When variances differ, permuting labels changes the
variance structure, which affects the mean difference
distribution even when the true means are equal.
The permutation test is a test of exchangeability, which implies equal distributions, not just equal means. When \(\text{Var}(X) \neq \text{Var}(Y)\), the permutation distribution of the mean difference has the wrong variance (it uses the pooled variance of both groups), leading to potentially incorrect \(p\)-values. For testing equal means with unequal variances, use Welch’s \(t\)-test or a bootstrap test that preserves the group structure.
%%
9.11 Bibliographic Notes
The bootstrap was introduced by Efron (1979). The BCa interval is from Efron (1987); it is the default in scipy.stats.bootstrap because of its second-order accuracy properties (DiCiccio and Efron, 1996).
The jackknife predates the bootstrap: Quenouille (1949) for bias estimation, Tukey (1958) for variance estimation. The connection between jackknife and bootstrap is through the influence function (Chapter 12).
Permutation tests: Fisher (1935) for the idea, Pitman (1937) and others for the formal development. The modern treatment is in Lehmann and Romano (2005), Chapter 5. scipy.stats.permutation_test implements the approximate version with random permutations.
Bootstrap consistency and second-order accuracy: Hall (1992) is the definitive treatment.
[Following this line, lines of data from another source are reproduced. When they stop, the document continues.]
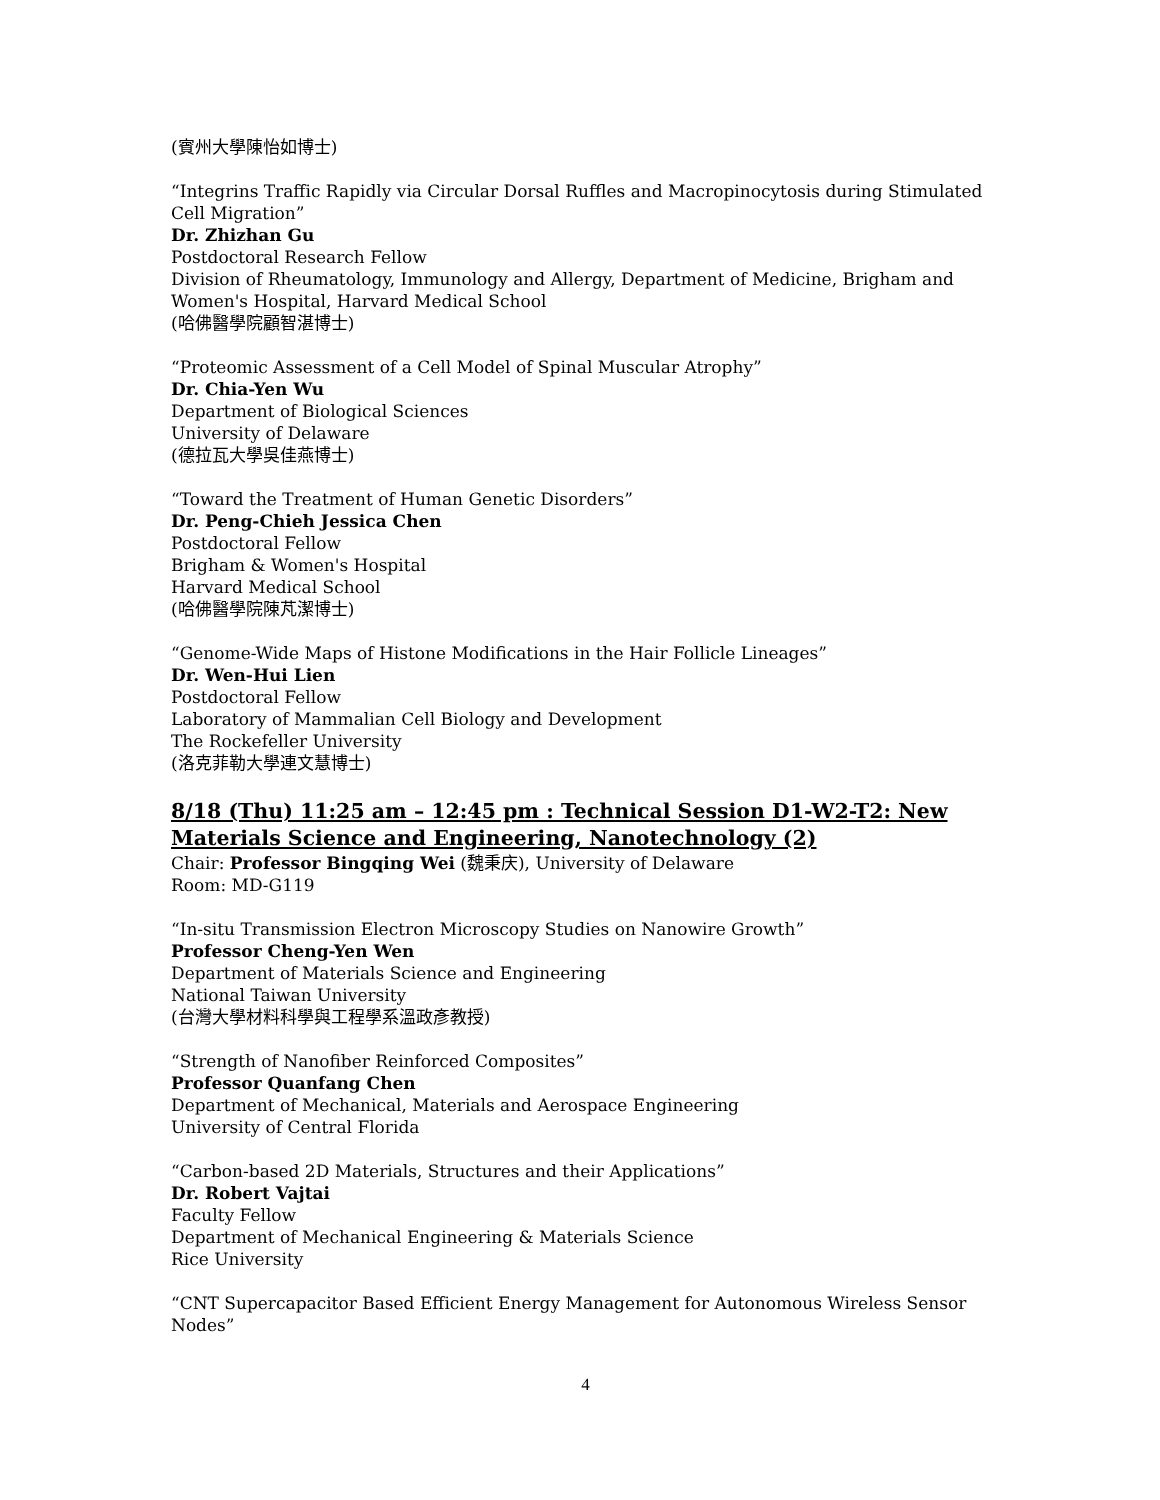(賓州大學陳怡如博士)
“Integrins Traffic Rapidly via Circular Dorsal Ruffles and Macropinocytosis during Stimulated Cell Migration”
Dr. Zhizhan Gu
Postdoctoral Research Fellow
Division of Rheumatology, Immunology and Allergy, Department of Medicine, Brigham and Women's Hospital, Harvard Medical School
(哈佛醫學院顧智湛博士)
“Proteomic Assessment of a Cell Model of Spinal Muscular Atrophy”
Dr. Chia-Yen Wu
Department of Biological Sciences
University of Delaware
(德拉瓦大學吳佳燕博士)
“Toward the Treatment of Human Genetic Disorders”
Dr. Peng-Chieh Jessica Chen
Postdoctoral Fellow
Brigham & Women's Hospital
Harvard Medical School
(哈佛醫學院陳芃潔博士)
“Genome-Wide Maps of Histone Modifications in the Hair Follicle Lineages”
Dr. Wen-Hui Lien
Postdoctoral Fellow
Laboratory of Mammalian Cell Biology and Development
The Rockefeller University
(洛克菲勒大學連文慧博士)
8/18 (Thu) 11:25 am – 12:45 pm : Technical Session D1-W2-T2: New Materials Science and Engineering, Nanotechnology (2)
Chair: Professor Bingqing Wei (魏秉庆), University of Delaware
Room: MD-G119
“In-situ Transmission Electron Microscopy Studies on Nanowire Growth”
Professor Cheng-Yen Wen
Department of Materials Science and Engineering
National Taiwan University
(台灣大學材料科學與工程學系溫政彥教授)
“Strength of Nanofiber Reinforced Composites”
Professor Quanfang Chen
Department of Mechanical, Materials and Aerospace Engineering
University of Central Florida
“Carbon-based 2D Materials, Structures and their Applications”
Dr. Robert Vajtai
Faculty Fellow
Department of Mechanical Engineering & Materials Science
Rice University
“CNT Supercapacitor Based Efficient Energy Management for Autonomous Wireless Sensor Nodes”
4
The Hadamard differentiability approach to bootstrap consistency is developed in van der Vaart (1998), Chapter 23. The studentized bootstrap and its coverage properties are in Efron and Tibshirani (1993), Chapter 12.
Block bootstrap: Künsch (1989) introduced the moving block bootstrap; Liu and Singh (1992) independently proposed the same idea. The circular block bootstrap is from Politis and Romano (1992). Optimal block length selection: Hall, Horowitz, and Jing (1995) for the \(n^{1/3}\) rule; Politis and White (2004) for a data-driven procedure.
Bootstrap failure modes: Bickel and Freedman (1981) for consistency conditions, Beran and Srivastava (1985) for the maximum failure. Subsampling (Politis, Romano, and Wolf, 1999) works under weaker conditions but converges more slowly.
Double bootstrap: Hall (1986) for the original proposal, Davidson and MacKinnon (2007) for the fast approximation that avoids the \(O(B^2)\) cost. The parametric bootstrap for regression is treated in Davison and Hinkley (1997), Chapter 6.